I grew up in the agriculture village of Wendell, Idaho, when the population was 1,000. My father Neal Ambrose was born in Wendell and lived there his entire life. He never attended college. When he died, he owned 30,000 acres of land, 1,000 head of cattle, a trucking company with 80 18-wheel trucks, an airplane, and several businesses. Yes, he voted Republican, but his payroll and charitable contributions sustained the town.

A man in Wendell named Preston Hughes had no formal training, but he could repair a broken motor in the dark with duct tape and string. When the irrigation pumps failed on several massive operations, he worked night and day to rebuild the pumps and save the crops. His extra pay: a few beers at the Silver Spur Saloon.

Another man named Keith Wert knew the science of farming. He mentally calculated when and where to plant the crops, what fields to keep idle for a season, and how to market the harvest for the best return on investment. He didn't learn these skills from any books. He also cared for his invalid wife and for his grandson with special needs but never wanted or expected charity.
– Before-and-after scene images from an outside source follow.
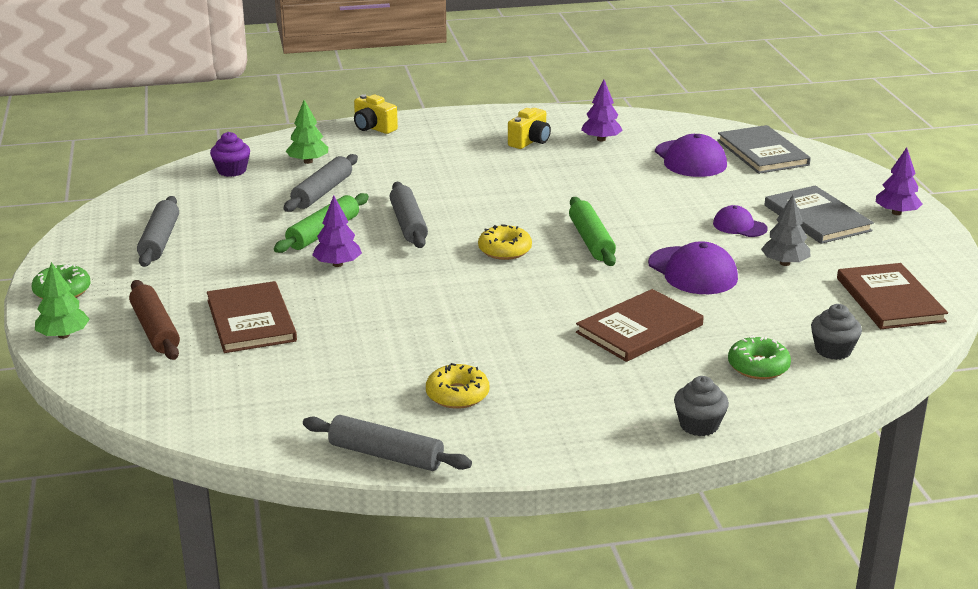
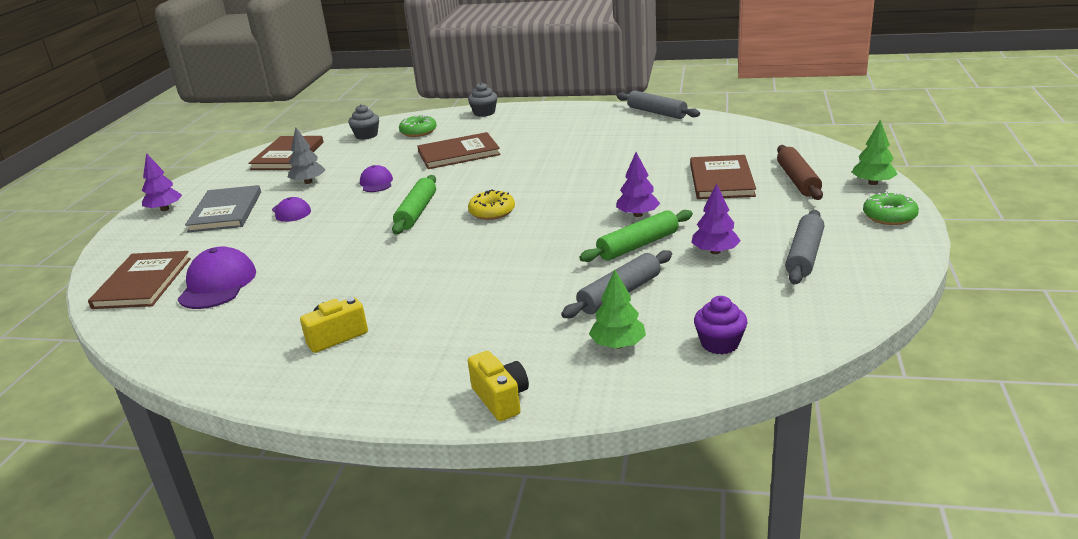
camera: 155 degrees left, 0 degrees up
(408, 224) = (554, 245): grey rolling pin -> none
(457, 395) = (600, 132): yellow donut -> none
(601, 139) = (258, 327): purple tree -> purple tree (715, 251)
(692, 271) = (376, 183): purple cap -> purple cap, size x0.60
(762, 153) = (143, 283): grey book -> brown book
My teachers were unassuming, hard-working people who taught ragtag farm kids in the Wendell school system. Mrs. Kaufmann told me in junior high that I had a talent with words, and she taught me how to craft creative sentences. Miss Luke, the Senior English teacher who dared to wear loafers without socks, taught me how to improve the rhythm in my poetry and to use imagery in my prose. That knowledge ignited my adult writing career as I worked in corporate communications and later obtained an agent and publisher for one of many books.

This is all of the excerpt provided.